Device driver panics randomly with unknown error
1. Issue or feature description
Somewhere between 1 in 10 and 1 in 2 times, the device plugin crashes with:
2022/10/19 18:51:07 Retreiving plugins.
panic: Unable to load resource managers to manage plugin devices: error building device map: error building device map from config.resources: error building GPU device map: error getting device handle for index '0': Unknown Error
goroutine 1 [running]:
main.(*migStrategyNone).GetPlugins(0xc00011c278)
/build/cmd/nvidia-device-plugin/mig-strategy.go:57 +0x1a5
main.startPlugins(0xc0000e3c58?, {0xc0001ce460, 0x9, 0xe}, 0x9?)
/build/cmd/nvidia-device-plugin/main.go:247 +0x4bd
main.start(0x10d7b20?, {0xc0001ce460, 0x9, 0xe})
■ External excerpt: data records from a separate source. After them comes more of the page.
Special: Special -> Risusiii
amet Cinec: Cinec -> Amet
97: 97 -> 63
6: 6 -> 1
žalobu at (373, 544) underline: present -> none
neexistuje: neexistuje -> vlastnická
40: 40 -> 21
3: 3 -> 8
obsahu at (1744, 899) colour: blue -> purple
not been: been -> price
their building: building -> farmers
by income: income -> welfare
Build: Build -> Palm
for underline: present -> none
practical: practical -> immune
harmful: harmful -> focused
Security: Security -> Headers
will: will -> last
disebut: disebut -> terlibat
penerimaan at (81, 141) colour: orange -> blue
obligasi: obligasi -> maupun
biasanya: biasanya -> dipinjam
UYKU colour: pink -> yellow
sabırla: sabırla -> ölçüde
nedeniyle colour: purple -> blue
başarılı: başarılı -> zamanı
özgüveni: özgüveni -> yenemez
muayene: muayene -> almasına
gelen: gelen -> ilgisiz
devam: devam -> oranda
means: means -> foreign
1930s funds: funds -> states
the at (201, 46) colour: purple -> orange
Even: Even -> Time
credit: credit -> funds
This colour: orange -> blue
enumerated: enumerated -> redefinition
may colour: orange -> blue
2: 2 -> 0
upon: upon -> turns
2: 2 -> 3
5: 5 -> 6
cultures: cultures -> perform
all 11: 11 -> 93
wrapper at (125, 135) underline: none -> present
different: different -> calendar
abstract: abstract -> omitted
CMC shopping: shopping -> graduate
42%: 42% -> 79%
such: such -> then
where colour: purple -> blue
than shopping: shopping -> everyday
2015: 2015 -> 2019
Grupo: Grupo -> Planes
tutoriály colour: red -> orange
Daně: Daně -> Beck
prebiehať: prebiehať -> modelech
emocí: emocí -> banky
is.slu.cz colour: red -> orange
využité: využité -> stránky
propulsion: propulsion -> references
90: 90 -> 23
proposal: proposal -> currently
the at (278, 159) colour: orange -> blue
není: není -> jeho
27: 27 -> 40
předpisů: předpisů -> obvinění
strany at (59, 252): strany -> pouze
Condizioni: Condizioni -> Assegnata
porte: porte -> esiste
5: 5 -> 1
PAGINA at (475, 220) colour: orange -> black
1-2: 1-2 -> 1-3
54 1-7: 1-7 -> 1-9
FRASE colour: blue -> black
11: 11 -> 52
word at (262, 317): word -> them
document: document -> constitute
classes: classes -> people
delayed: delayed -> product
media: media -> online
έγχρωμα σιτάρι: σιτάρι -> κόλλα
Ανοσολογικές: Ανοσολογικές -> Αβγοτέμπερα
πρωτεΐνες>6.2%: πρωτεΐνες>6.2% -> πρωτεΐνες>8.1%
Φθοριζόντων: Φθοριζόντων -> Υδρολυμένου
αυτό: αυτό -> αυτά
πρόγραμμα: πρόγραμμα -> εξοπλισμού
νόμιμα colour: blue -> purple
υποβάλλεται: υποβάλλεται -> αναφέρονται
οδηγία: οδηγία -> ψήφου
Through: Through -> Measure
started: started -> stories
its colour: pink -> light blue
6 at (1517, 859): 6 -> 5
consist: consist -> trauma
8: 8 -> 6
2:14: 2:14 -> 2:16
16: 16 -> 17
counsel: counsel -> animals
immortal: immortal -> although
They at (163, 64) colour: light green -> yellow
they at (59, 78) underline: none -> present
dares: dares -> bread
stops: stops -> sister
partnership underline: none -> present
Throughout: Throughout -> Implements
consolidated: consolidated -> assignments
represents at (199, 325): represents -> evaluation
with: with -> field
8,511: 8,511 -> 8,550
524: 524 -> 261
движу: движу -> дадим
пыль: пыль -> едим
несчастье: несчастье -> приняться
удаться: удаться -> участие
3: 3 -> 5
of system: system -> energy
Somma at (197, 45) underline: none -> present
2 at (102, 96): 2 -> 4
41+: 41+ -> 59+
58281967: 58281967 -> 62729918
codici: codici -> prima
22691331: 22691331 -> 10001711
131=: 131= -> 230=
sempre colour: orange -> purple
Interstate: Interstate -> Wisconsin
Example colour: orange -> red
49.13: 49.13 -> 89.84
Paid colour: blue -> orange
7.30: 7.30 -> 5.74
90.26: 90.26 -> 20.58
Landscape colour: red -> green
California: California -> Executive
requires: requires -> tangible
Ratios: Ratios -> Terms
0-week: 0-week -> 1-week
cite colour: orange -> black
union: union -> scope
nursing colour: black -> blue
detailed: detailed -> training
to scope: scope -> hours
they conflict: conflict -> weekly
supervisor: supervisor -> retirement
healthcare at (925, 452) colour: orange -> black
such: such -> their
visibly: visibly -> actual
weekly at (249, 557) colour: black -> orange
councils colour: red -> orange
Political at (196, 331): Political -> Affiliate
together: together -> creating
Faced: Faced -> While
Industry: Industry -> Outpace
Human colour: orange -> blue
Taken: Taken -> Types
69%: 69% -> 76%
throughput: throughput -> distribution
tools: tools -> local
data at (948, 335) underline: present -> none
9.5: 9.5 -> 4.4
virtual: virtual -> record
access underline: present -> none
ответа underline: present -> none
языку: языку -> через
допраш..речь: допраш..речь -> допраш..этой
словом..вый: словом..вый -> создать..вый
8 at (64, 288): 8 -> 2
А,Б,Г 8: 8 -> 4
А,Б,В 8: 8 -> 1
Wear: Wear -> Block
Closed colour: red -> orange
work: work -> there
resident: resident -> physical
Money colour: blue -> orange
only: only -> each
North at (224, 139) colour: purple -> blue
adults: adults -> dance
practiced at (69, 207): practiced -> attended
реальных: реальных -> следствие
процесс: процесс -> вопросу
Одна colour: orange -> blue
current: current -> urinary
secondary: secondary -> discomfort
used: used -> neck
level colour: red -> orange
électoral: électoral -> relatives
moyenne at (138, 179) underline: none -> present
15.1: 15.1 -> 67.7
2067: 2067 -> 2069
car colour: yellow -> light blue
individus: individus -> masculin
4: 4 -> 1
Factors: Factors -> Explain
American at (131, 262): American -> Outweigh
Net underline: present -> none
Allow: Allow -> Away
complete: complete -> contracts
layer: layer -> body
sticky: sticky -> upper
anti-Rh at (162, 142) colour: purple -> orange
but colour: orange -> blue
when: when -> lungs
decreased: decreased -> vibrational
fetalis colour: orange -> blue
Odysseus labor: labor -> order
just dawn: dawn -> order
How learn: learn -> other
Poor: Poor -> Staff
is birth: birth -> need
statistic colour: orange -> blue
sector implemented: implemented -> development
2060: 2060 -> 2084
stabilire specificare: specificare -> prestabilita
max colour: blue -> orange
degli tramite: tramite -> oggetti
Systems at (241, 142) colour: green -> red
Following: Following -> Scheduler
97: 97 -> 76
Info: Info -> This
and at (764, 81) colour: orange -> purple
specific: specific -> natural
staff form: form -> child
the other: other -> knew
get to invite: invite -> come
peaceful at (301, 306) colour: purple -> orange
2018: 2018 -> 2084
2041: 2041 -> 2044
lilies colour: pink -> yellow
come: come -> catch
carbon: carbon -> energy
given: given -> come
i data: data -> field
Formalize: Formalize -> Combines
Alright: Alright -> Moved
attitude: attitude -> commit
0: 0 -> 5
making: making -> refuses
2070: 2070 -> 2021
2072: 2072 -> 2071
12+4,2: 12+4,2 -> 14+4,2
/build/cmd/nvidia-device-plugin/main.go:147 +0x355
main.main.func1(0xc0001ce460?)
/build/cmd/nvidia-device-plugin/main.go:43 +0x32
github.com/urfave/cli/v2.(*App).RunContext(0xc0001da9c0, {0xca9328?, 0xc00003a050}, {0xc000032060, 0x2, 0x2})
/build/vendor/github.com/urfave/cli/v2/app.go:322 +0x953
github.com/urfave/cli/v2.(*App).Run(...)
/build/vendor/github.com/urfave/cli/v2/app.go:224
main.main()
/build/cmd/nvidia-device-plugin/main.go:91 +0x665
When this happens, it errors out a couple of times and then just freezes without reporting any GPUs.
2. Steps to reproduce the issue
Start enough AWS EC2 instances with GPU in a kubernetes cluster.
@olemarkus when a node goes into this state, is the GPU visible on the node? This can be confirmed by running nvidia-smi on the node (possibly after chrooting into the driver root if the driver container is being used).
@elezar Hey, I am also experiencing this issue in the same environment, checking on the node itself, the GPU is visible and active.
This issue is stale because it has been open 90 days with no activity. This issue will be closed in 30 days unless new comments are made or the stale label is removed.